Im Irak, wo die Gruppe um al-Sarqawi schon früher versucht hat, alle Anstrengungen zur Unterstützung des politischen Prozesses zum scheitern zu bringen, wird dies sehr deutlich. Ebenso ist al-Qaida darum bemüht, auf die Ereignisse in Palästina Einfluss zu nehmen.

Dem war die beinahe geglückte Torpedierung des politischen Reformprozesses in Marokko durch die Anschläge in Casablanca vorausgegangen, für den die beiden Flügel der islamistischen Bewegung in Marokko beinahe einen hohen Preis gezahlt hätten.

Ebenso hat die "Kämpfende Salafistische Gruppe" in Algerien versucht, die Entwaffnung aller Kämpfer in Algerien zu verhindern, um die Politik der "Zivilen Eintracht" zum Scheitern zu bringen.

In denselben Kontext fallen auch die Stürmung von Häusern in Kuwait und die Verhaftung von Extremisten, die zahlreiche Sicherheitsbeamte getötet hatten.

Auch die "Front der islamischen Aktion in Jordanien" geriet in die Zwickmühle, als eine zu Al-Qaida gehörende Gruppe einen Selbstmordanschlag in der Innenstadt von Amman verübte, ebenso, als einige Mitglieder der Gruppe auf der Beerdigung al-Sarqawis auftauchten und einer der ihren al-Sarqawi als Märtyrer bezeichnete.

Bislang keine offene Konfrontation

Die Trennlinie zwischen den moderaten und den radikalen Islamisten ist also eindeutig, das hat sich schon bei zahlreichen Gelegenheiten gezeigt, besonders nach den Terroranschlägen in europäischen Hauptstädten.

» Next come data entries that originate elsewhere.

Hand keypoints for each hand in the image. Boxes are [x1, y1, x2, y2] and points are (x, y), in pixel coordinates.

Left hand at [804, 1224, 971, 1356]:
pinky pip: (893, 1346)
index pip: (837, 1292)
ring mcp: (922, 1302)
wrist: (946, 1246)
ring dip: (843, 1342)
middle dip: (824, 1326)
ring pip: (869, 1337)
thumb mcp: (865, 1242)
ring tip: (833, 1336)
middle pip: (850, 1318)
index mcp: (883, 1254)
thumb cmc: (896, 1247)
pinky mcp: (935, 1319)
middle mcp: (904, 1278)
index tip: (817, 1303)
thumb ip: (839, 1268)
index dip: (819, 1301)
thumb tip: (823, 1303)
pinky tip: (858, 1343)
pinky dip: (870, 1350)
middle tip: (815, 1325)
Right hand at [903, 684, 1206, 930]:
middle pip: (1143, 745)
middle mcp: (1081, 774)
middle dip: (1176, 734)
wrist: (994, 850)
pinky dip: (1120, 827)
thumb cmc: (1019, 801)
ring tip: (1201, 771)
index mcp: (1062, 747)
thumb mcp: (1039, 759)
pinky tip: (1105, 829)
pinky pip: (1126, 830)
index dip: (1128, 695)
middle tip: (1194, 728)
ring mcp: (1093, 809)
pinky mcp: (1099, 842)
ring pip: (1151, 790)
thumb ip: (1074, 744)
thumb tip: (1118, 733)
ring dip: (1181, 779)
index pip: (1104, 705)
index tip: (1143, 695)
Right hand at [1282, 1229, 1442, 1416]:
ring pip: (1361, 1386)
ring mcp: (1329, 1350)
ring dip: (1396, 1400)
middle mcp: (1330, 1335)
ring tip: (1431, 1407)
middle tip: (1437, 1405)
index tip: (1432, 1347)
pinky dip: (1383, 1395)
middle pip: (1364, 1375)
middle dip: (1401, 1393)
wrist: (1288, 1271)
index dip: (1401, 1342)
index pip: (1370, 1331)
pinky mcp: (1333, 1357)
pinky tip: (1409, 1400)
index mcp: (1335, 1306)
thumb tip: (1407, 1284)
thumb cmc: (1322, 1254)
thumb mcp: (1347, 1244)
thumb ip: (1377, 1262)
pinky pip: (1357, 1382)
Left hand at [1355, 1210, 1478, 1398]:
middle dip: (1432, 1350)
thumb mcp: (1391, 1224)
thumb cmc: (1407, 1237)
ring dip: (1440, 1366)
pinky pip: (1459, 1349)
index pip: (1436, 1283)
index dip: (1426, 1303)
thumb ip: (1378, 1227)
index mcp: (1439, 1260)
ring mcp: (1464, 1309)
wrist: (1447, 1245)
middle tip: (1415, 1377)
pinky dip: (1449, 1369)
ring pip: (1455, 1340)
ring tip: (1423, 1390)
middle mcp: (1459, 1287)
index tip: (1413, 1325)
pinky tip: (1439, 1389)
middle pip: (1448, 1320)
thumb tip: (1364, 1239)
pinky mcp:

Diese Anschläge, die den islamischen Minderheiten und dem Islam insgesamt schweren Schaden zufügten, verursachten auch für die Islamisten, die seit vielen Jahren in Europa leben oder dort politisches Asyl genießen, Probleme.

Doch trotz dieser Differenzierung im Diskurs und trotz der Kritik der Gruppen des "Mittelwegs" an den Radikalen, meiden diese noch immer die entscheidende Auseinandersetzung mit den salafistisch-dschihadistischen Gruppen.

Lässt sich dies auf geistliche und juristische Rücksichtnahme zurückführen oder liegt es an der Angst, dass diesen Gruppen vorgeworfen wird, sie hätten genau das erreicht, was die amerikanische Außenpolitik bisher nicht geschafft hat?

Die Antwort darauf bedarf reichlicher Überlegung, aber die Konfrontation zwischen den beiden Gruppierungen hängt möglicherweise davon ab, welchen Einfluss die radikalen Salafisten in der arabischen Welt haben werden.